What you have to do =
What is needed is the number of lines in the data below that include "vsako", stated by itself.
== Segment start ==
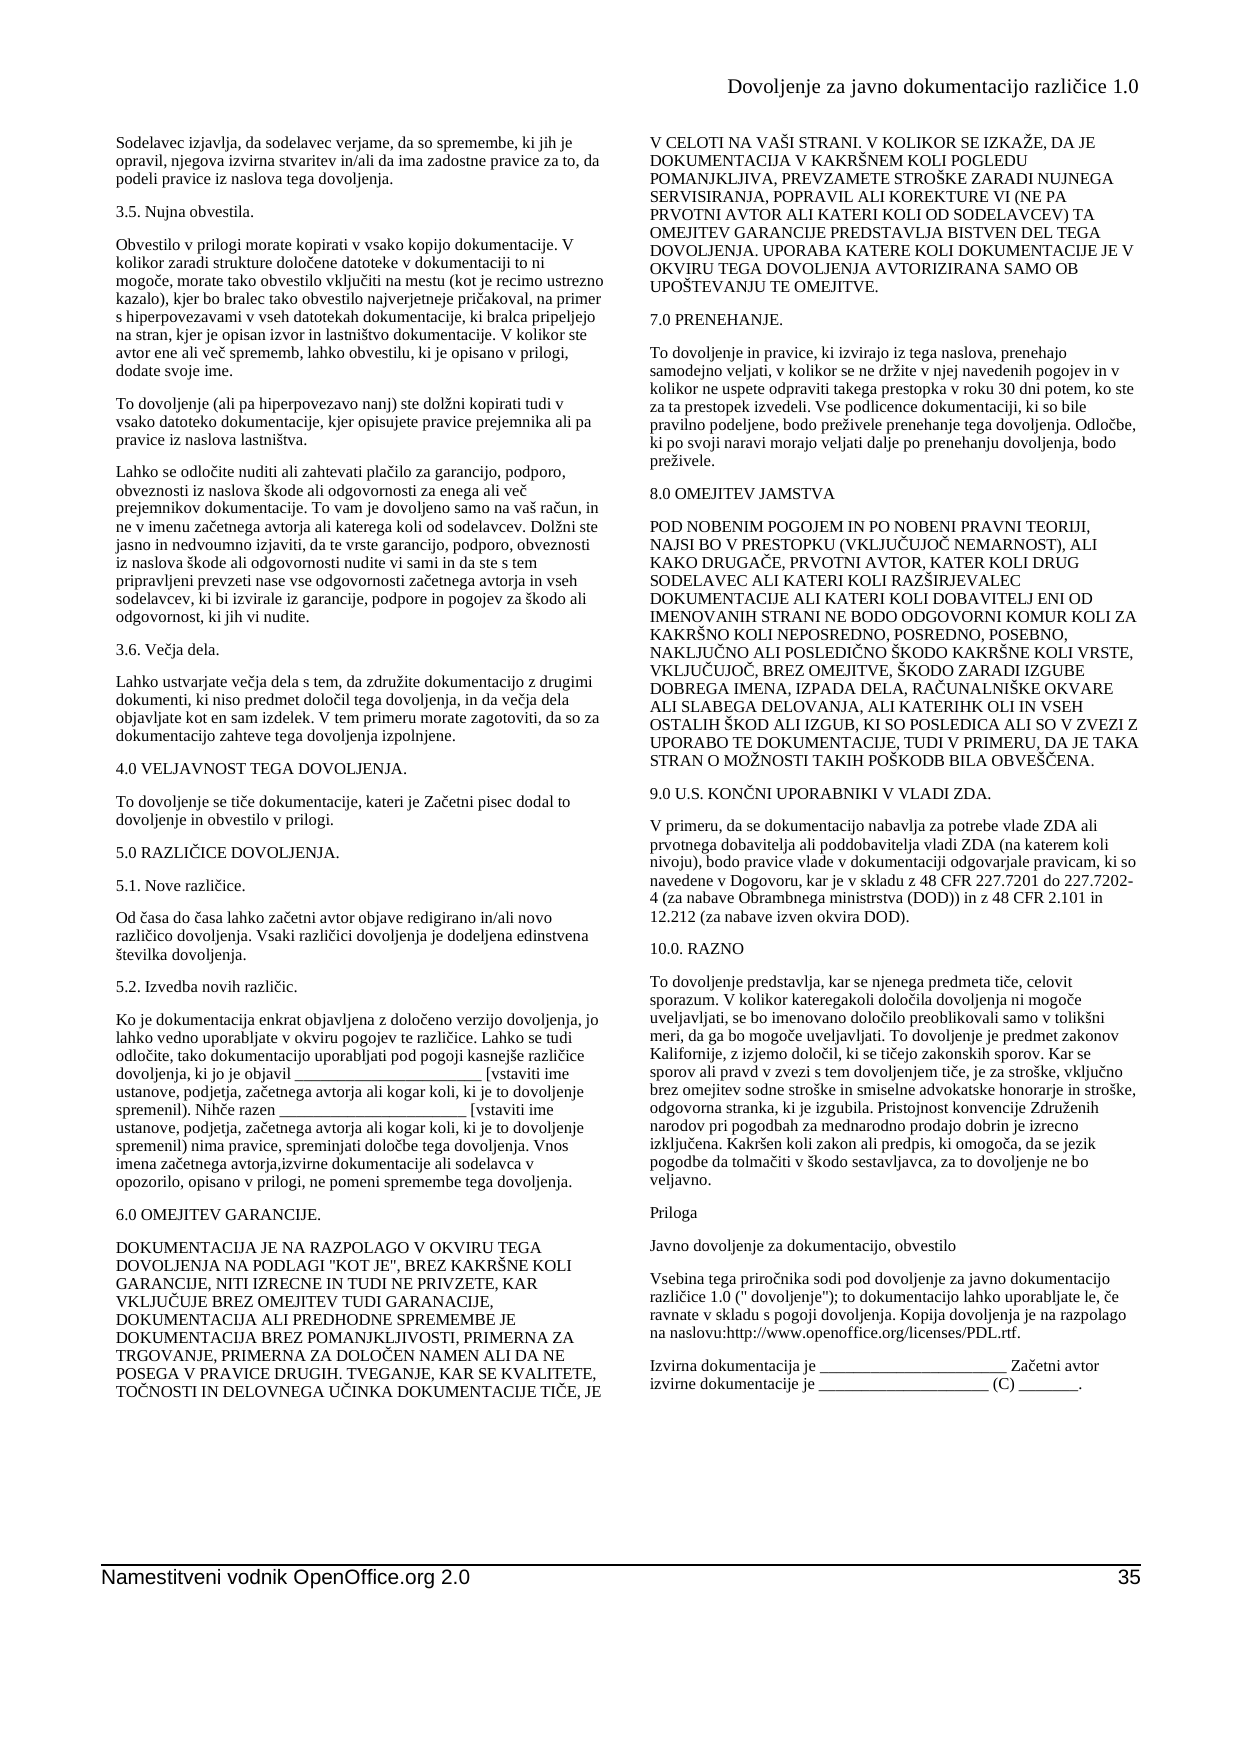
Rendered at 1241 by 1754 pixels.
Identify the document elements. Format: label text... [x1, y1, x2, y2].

text 10.0. RAZNO [649, 940, 1139, 958]
text Od časa do časa lahko začetni avtor objave redigirano in/ali novo različico dovoljenja. Vsaki različici dovoljenja je dodeljena edinstvena številka dovoljenja. [116, 909, 605, 963]
text Izvirna dokumentacija je ______________________ Začetni avtor izvirne dokumentacije je ____________________ (C) _______. [649, 1357, 1139, 1393]
text DOKUMENTACIJA JE NA RAZPOLAGO V OKVIRU TEGA DOVOLJENJA NA PODLAGI "KOT JE", BREZ KAKRŠNE KOLI GARANCIJE, NITI IZRECNE IN TUDI NE PRIVZETE, KAR VKLJUČUJE BREZ OMEJITEV TUDI GARANACIJE, DOKUMENTACIJA ALI PREDHODNE SPREMEMBE JE DOKUMENTACIJA BREZ POMANJKLJIVOSTI, PRIMERNA ZA TRGOVANJE, PRIMERNA ZA DOLOČEN NAMEN ALI DA NE POSEGA V PRAVICE DRUGIH. TVEGANJE, KAR SE KVALITETE, TOČNOSTI IN DELOVNEGA UČINKA DOKUMENTACIJE TIČE, JE [116, 1239, 605, 1401]
text Lahko se odločite nuditi ali zahtevati plačilo za garancijo, podporo, obveznosti iz naslova škode ali odgovornosti za enega ali več prejemnikov dokumentacije. To vam je dovoljeno samo na vaš račun, in ne v imenu začetnega avtorja ali katerega koli od sodelavcev. Dolžni ste jasno in nedvoumno izjaviti, da te vrste garancijo, podporo, obveznosti iz naslova škode ali odgovornosti nudite vi sami in da ste s tem pripravljeni prevzeti nase vse odgovornosti začetnega avtorja in vseh sodelavcev, ki bi izvirale iz garancije, podpore in pogojev za škodo ali odgovornost, ki jih vi nudite. [116, 463, 605, 626]
text Vsebina tega priročnika sodi pod dovoljenje za javno dokumentacijo različice 1.0 (" dovoljenje"); to dokumentacijo lahko uporabljate le, če ravnate v skladu s pogoji dovoljenja. Kopija dovoljenja je na razpolago na naslovu:http://www.openoffice.org/licenses/PDL.rtf. [649, 1270, 1139, 1342]
text To dovoljenje predstavlja, kar se njenega predmeta tiče, celovit sporazum. V kolikor kateregakoli določila dovoljenja ni mogoče uveljavljati, se bo imenovano določilo preoblikovali samo v tolikšni meri, da ga bo mogoče uveljavljati. To dovoljenje je predmet zakonov Kalifornije, z izjemo določil, ki se tičejo zakonskih sporov. Kar se sporov ali pravd v zvezi s tem dovoljenjem tiče, je za stroške, vključno brez omejitev sodne stroške in smiselne advokatske honorarje in stroške, odgovorna stranka, ki je izgubila. Pristojnost konvencije Združenih narodov pri pogodbah za mednarodno prodajo dobrin je izrecno izključena. Kakršen koli zakon ali predpis, ki omogoča, da se jezik pogodbe da tolmačiti v škodo sestavljavca, za to dovoljenje ne bo veljavno. [649, 973, 1139, 1189]
text 5.1. Nove različice. [116, 877, 605, 894]
text V primeru, da se dokumentacijo nabavlja za potrebe vlade ZDA ali prvotnega dobavitelja ali poddobavitelja vladi ZDA (na katerem koli nivoju), bodo pravice vlade v dokumentaciji odgovarjale pravicam, ki so navedene v Dogovoru, kar je v skladu z 48 CFR 227.7201 do 227.7202-4 (za nabave Obrambnega ministrstva (DOD)) in z 48 CFR 2.101 in 12.212 (za nabave izven okvira DOD). [649, 817, 1139, 926]
text 7.0 PRENEHANJE. [649, 311, 1139, 329]
text To dovoljenje in pravice, ki izvirajo iz tega naslova, prenehajo samodejno veljati, v kolikor se ne držite v njej navedenih pogojev in v kolikor ne uspete odpraviti takega prestopka v roku 30 dni potem, ko ste za ta prestopek izvedeli. Vse podlicence dokumentaciji, ki so bile pravilno podeljene, bodo preživele prenehanje tega dovoljenja. Odločbe, ki po svoji naravi morajo veljati dalje po prenehanju dovoljenja, bodo preživele. [649, 344, 1139, 470]
text 6.0 OMEJITEV GARANCIJE. [116, 1206, 605, 1224]
text POD NOBENIM POGOJEM IN PO NOBENI PRAVNI TEORIJI, NAJSI BO V PRESTOPKU (VKLJUČUJOČ NEMARNOST), ALI KAKO DRUGAČE, PRVOTNI AVTOR, KATER KOLI DRUG SODELAVEC ALI KATERI KOLI RAZŠIRJEVALEC DOKUMENTACIJE ALI KATERI KOLI DOBAVITELJ ENI OD IMENOVANIH STRANI NE BODO ODGOVORNI KOMUR KOLI ZA KAKRŠNO KOLI NEPOSREDNO, POSREDNO, POSEBNO, NAKLJUČNO ALI POSLEDIČNO ŠKODO KAKRŠNE KOLI VRSTE, VKLJUČUJOČ, BREZ OMEJITVE, ŠKODO ZARADI IZGUBE DOBREGA IMENA, IZPADA DELA, RAČUNALNIŠKE OKVARE ALI SLABEGA DELOVANJA, ALI KATERIHK OLI IN VSEH OSTALIH ŠKOD ALI IZGUB, KI SO POSLEDICA ALI SO V ZVEZI Z UPORABO TE DOKUMENTACIJE, TUDI V PRIMERU, DA JE TAKA STRAN O MOŽNOSTI TAKIH POŠKODB BILA OBVEŠČENA. [649, 517, 1139, 770]
text 3.5. Nujna obvestila. [116, 203, 605, 221]
text 5.0 RAZLIČICE DOVOLJENJA. [116, 844, 605, 862]
text 9.0 U.S. KONČNI UPORABNIKI V VLADI ZDA. [649, 784, 1139, 803]
text Javno dovoljenje za dokumentacijo, obvestilo [649, 1237, 1139, 1255]
text 3.6. Večja dela. [116, 640, 605, 658]
text To dovoljenje se tiče dokumentacije, kateri je Začetni pisec dodal to dovoljenje in obvestilo v prilogi. [116, 793, 605, 829]
text Sodelavec izjavlja, da sodelavec verjame, da so spremembe, ki jih je opravil, njegova izvirna stvaritev in/ali da ima zadostne pravice za to, da podeli pravice iz naslova tega dovoljenja. [116, 134, 605, 188]
text Obvestilo v prilogi morate kopirati v vsako kopijo dokumentacije. V kolikor zaradi strukture določene datoteke v dokumentaciji to ni mogoče, morate tako obvestilo vključiti na mestu (kot je recimo ustrezno kazalo), kjer bo bralec tako obvestilo najverjetneje pričakoval, na primer s hiperpovezavami v vseh datotekah dokumentacije, ki bralca pripeljejo na stran, kjer je opisan izvor in lastništvo dokumentacije. V kolikor ste avtor ene ali več sprememb, lahko obvestilu, ki je opisano v prilogi, dodate svoje ime. [116, 236, 605, 380]
text V CELOTI NA VAŠI STRANI. V KOLIKOR SE IZKAŽE, DA JE DOKUMENTACIJA V KAKRŠNEM KOLI POGLEDU POMANJKLJIVA, PREVZAMETE STROŠKE ZARADI NUJNEGA SERVISIRANJA, POPRAVIL ALI KOREKTURE VI (NE PA PRVOTNI AVTOR ALI KATERI KOLI OD SODELAVCEV) TA OMEJITEV GARANCIJE PREDSTAVLJA BISTVEN DEL TEGA DOVOLJENJA. UPORABA KATERE KOLI DOKUMENTACIJE JE V OKVIRU TEGA DOVOLJENJA AVTORIZIRANA SAMO OB UPOŠTEVANJU TE OMEJITVE. [649, 134, 1139, 296]
text Priloga [649, 1204, 1139, 1222]
text 4.0 VELJAVNOST TEGA DOVOLJENJA. [116, 760, 605, 778]
text 5.2. Izvedba novih različic. [116, 978, 605, 996]
text To dovoljenje (ali pa hiperpovezavo nanj) ste dolžni kopirati tudi v vsako datoteko dokumentacije, kjer opisujete pravice prejemnika ali pa pravice iz naslova lastništva. [116, 394, 605, 449]
text Ko je dokumentacija enkrat objavljena z določeno verzijo dovoljenja, jo lahko vedno uporabljate v okviru pogojev te različice. Lahko se tudi odločite, tako dokumentacijo uporabljati pod pogoji kasnejše različice dovoljenja, ki jo je objavil ______________________ [vstaviti ime ustanove, podjetja, začetnega avtorja ali kogar koli, ki je to dovoljenje spremenil). Nihče razen ______________________ [vstaviti ime ustanove, podjetja, začetnega avtorja ali kogar koli, ki je to dovoljenje spremenil) nima pravice, spreminjati določbe tega dovoljenja. Vnos imena začetnega avtorja,izvirne dokumentacije ali sodelavca v opozorilo, opisano v prilogi, ne pomeni spremembe tega dovoljenja. [116, 1011, 605, 1191]
text 8.0 OMEJITEV JAMSTVA [649, 485, 1139, 503]
text Lahko ustvarjate večja dela s tem, da združite dokumentacijo z drugimi dokumenti, ki niso predmet določil tega dovoljenja, in da večja dela objavljate kot en sam izdelek. V tem primeru morate zagotoviti, da so za dokumentacijo zahteve tega dovoljenja izpolnjene. [116, 673, 605, 745]
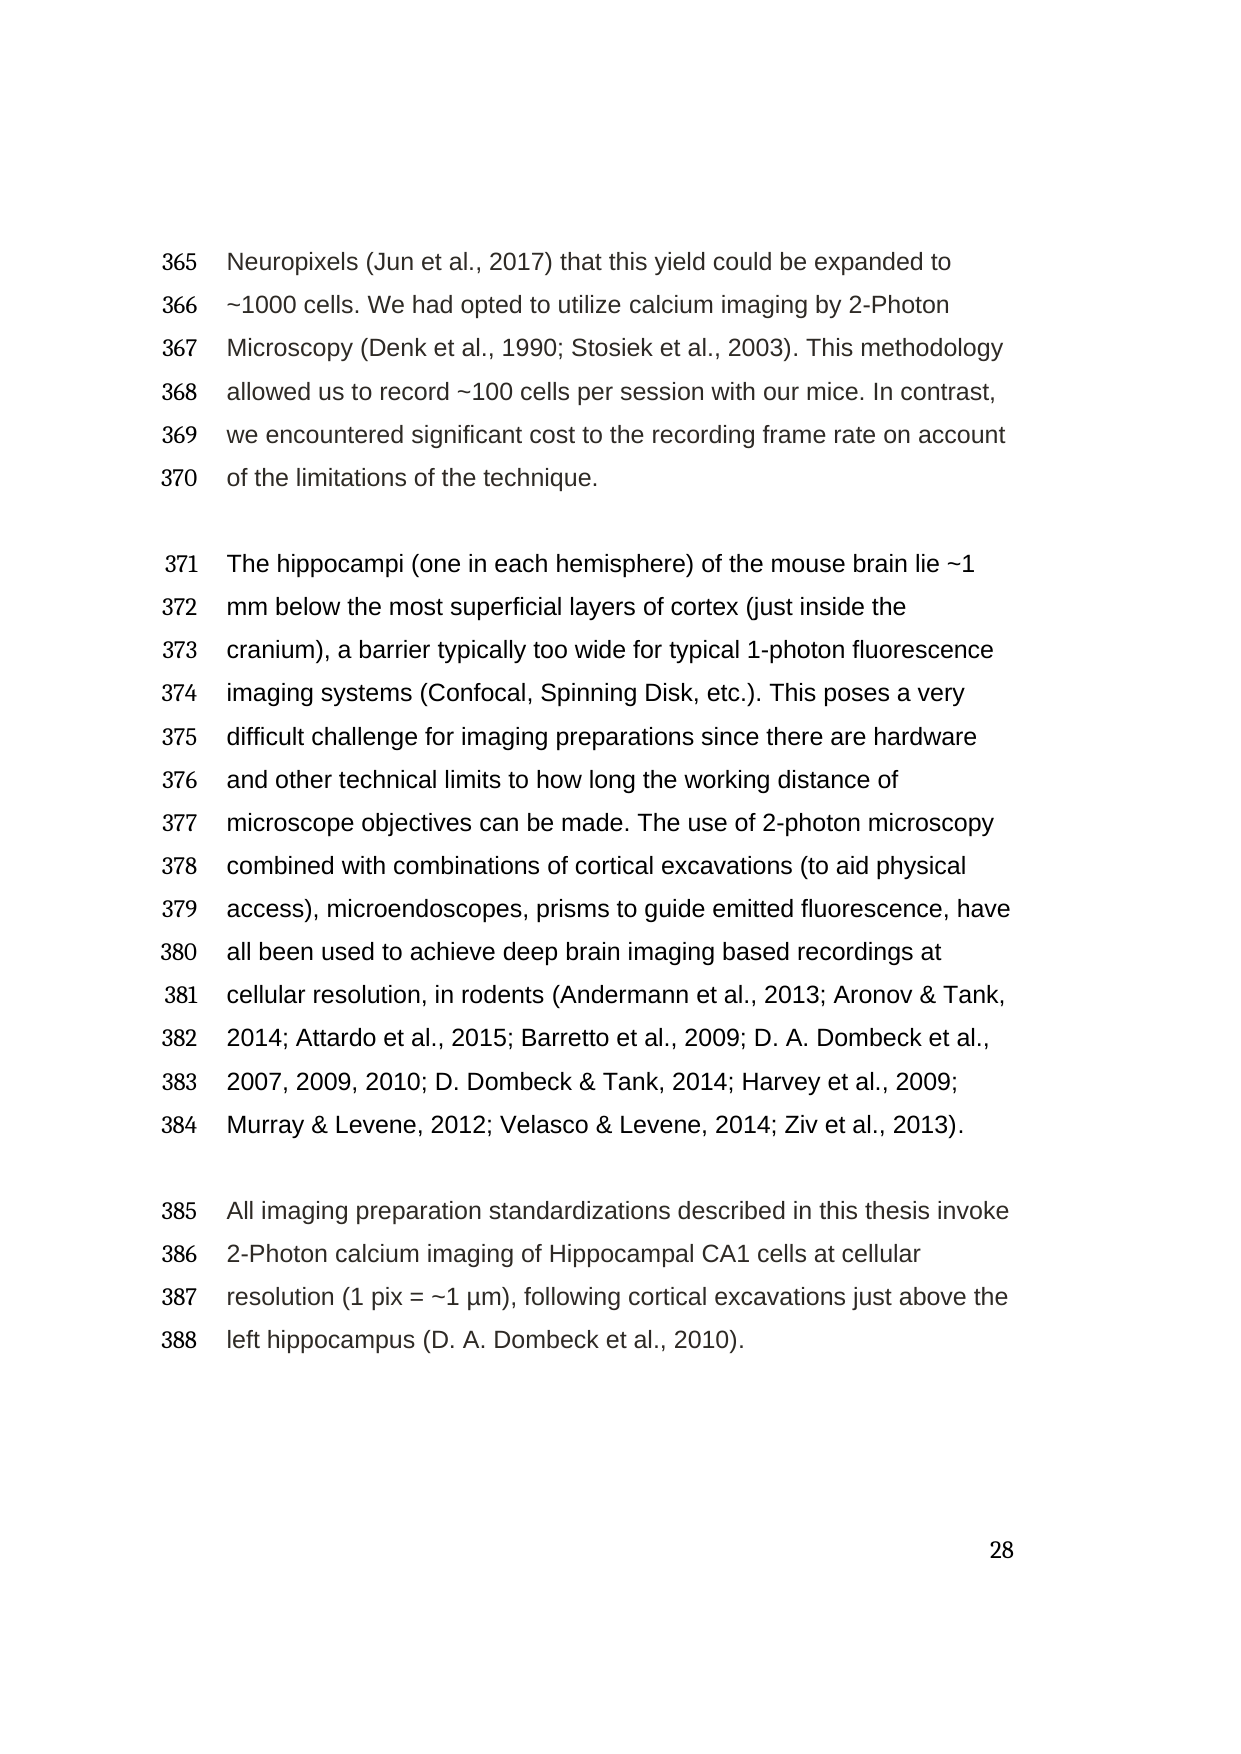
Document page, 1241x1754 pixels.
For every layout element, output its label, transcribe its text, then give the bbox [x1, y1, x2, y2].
== Segment end ==
Final answer =
2